App MarketplaceMany SAAS (cloud) providers offer some form of their product for free or almost no cost per user at the outset. Plus, adding in an extension or two won’t dramatically increase most organization’s line item for technology. The “app marketplace” is basically a quid pro quo now. This is why they make the big bucks. The freemium model is perfect for small organizations that don’t need a lot of horsepower from their tools, but it stops right at the point when your now huge base of users start getting more sophisticated with their use cases and needs.

Furthermore, cost comparisons almost always land in favor of the Cloud. In fact, a study of app-based costs vs traditional IT showed that the App model was in almost every circumstance less expensive than the equivalent traditional IT one. Even with app extensions, it makes it that much easier to convince your leadership team to take the cloud approach right? Wrong.

The double edge sword of low-cost tools

First, your IT team likely has projects on the books for 2-3 years out that impact lots of teams and users. Making the case that “apps are less expensive than traditional IT” assumes that “traditional IT” just goes away. It won’t and all of a sudden your proposition begins to sound really expensive compared to “in house” because it is in addition to what was/is already planned.

> [SUPPLIED DATA]:
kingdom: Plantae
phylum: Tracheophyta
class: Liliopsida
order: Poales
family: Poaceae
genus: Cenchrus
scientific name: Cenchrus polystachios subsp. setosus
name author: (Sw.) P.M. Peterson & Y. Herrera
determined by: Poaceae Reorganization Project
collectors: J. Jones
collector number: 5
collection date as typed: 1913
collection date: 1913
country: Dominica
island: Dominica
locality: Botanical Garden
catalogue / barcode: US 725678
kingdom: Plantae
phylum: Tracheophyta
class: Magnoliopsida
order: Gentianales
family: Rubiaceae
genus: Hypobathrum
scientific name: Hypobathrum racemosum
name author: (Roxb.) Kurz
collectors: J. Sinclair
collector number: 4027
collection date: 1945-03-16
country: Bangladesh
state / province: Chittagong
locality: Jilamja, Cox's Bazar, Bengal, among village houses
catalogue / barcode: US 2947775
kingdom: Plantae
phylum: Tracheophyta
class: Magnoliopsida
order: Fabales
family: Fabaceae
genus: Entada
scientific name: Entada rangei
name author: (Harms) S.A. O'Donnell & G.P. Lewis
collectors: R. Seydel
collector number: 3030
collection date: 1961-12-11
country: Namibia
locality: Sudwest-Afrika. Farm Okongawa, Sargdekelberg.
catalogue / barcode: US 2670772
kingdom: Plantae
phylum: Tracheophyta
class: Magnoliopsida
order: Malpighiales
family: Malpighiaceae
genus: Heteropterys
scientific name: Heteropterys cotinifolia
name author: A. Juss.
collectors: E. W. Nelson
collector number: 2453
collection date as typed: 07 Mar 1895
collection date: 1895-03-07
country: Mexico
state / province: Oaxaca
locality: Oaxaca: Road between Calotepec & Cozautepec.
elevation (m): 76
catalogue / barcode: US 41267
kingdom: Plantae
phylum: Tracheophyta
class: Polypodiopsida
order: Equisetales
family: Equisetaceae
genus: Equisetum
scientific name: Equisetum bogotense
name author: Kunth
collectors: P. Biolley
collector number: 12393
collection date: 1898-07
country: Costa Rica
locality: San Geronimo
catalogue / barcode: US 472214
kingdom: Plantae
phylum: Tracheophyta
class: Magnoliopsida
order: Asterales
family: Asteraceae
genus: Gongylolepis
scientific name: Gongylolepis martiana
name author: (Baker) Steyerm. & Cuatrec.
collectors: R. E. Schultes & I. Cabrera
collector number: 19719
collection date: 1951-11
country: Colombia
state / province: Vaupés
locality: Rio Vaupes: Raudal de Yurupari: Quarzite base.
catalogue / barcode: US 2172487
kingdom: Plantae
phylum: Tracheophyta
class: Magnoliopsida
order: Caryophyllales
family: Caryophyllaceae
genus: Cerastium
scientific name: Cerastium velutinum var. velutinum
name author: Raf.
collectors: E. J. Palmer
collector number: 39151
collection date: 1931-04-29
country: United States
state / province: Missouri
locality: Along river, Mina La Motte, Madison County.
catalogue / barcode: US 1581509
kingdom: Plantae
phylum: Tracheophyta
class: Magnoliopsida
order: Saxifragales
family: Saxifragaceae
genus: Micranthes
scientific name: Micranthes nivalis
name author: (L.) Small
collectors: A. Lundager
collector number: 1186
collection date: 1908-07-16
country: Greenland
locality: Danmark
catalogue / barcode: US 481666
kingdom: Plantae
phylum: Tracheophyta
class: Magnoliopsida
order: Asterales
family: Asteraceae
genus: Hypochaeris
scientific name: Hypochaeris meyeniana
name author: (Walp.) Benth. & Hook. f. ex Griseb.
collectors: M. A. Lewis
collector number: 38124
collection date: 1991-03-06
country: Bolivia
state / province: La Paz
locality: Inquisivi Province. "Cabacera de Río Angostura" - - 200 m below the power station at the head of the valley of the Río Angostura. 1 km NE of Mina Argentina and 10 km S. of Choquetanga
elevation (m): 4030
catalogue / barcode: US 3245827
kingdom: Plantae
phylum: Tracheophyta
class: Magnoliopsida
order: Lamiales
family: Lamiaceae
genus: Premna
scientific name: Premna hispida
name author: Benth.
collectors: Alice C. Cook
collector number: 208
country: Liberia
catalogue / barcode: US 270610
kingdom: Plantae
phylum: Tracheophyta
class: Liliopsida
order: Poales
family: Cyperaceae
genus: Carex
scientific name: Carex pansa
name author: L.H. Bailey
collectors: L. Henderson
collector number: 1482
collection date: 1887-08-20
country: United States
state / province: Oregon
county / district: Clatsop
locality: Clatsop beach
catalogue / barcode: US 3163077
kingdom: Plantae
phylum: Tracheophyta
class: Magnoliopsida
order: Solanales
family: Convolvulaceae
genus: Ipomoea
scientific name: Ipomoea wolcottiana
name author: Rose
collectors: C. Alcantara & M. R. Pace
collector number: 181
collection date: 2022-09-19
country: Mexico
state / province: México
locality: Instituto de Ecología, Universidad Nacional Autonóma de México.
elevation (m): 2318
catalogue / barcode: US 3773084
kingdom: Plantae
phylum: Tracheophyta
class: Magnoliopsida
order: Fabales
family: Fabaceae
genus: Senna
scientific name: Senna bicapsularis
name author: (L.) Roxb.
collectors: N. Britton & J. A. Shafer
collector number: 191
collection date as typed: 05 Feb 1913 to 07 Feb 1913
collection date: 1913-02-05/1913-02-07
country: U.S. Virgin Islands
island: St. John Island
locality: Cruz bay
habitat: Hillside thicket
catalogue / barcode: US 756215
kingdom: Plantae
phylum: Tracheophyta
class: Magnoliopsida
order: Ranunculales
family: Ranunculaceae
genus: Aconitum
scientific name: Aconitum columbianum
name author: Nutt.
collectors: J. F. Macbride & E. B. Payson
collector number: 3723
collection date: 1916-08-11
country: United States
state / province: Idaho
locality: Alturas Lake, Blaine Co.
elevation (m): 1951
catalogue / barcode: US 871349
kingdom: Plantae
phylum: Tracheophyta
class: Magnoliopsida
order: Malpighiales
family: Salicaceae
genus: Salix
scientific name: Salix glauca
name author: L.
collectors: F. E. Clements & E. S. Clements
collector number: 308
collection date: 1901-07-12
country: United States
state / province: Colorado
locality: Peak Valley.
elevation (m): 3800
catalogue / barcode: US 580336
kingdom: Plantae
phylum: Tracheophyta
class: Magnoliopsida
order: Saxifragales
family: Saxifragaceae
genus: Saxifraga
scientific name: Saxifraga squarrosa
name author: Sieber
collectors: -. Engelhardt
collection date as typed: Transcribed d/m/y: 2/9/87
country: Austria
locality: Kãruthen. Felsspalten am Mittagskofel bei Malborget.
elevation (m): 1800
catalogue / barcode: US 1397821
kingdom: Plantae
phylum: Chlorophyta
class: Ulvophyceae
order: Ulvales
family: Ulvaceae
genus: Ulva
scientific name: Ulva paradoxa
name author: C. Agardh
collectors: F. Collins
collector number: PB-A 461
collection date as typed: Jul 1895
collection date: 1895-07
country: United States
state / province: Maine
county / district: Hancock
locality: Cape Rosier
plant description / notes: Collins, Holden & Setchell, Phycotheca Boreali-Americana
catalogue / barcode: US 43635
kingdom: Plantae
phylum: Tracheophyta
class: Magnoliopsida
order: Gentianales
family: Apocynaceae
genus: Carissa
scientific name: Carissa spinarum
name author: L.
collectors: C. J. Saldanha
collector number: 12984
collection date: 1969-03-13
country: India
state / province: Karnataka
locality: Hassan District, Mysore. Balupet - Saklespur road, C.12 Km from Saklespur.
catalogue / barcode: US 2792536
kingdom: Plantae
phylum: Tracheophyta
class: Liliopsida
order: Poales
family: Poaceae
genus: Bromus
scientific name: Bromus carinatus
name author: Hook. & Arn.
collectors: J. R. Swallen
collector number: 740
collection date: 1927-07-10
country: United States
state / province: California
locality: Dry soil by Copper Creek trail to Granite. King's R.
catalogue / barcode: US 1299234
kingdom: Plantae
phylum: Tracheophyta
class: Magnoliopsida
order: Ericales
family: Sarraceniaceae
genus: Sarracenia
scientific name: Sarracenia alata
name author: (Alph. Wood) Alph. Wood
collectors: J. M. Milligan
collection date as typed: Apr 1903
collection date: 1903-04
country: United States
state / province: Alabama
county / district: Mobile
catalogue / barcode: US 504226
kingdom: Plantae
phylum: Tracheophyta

> [ASSIGNED TASK 1]:
In the passage on cloud app costs, transcribe the text beginning with the words "App MarketplaceMany SAAS" and stopping after the words "cases and needs.".
> [ASSIGNED TASK 2]:
Translate this sentence from the passage on cloud app costs into Spanish: "Furthermore, cost comparisons almost always land in favor of the Cloud."

> [ANSWER 1]:
App MarketplaceMany SAAS (cloud) providers offer some form of their product for free or almost no cost per user at the outset. Plus, adding in an extension or two won’t dramatically increase most organization’s line item for technology. The “app marketplace” is basically a quid pro quo now. This is why they make the big bucks. The freemium model is perfect for small organizations that don’t need a lot of horsepower from their tools, but it stops right at the point when your now huge base of users start getting more sophisticated with their use cases and needs.

> [ANSWER 2]:
Además, las comparaciones de costos casi siempre resultan favorables a la Nube.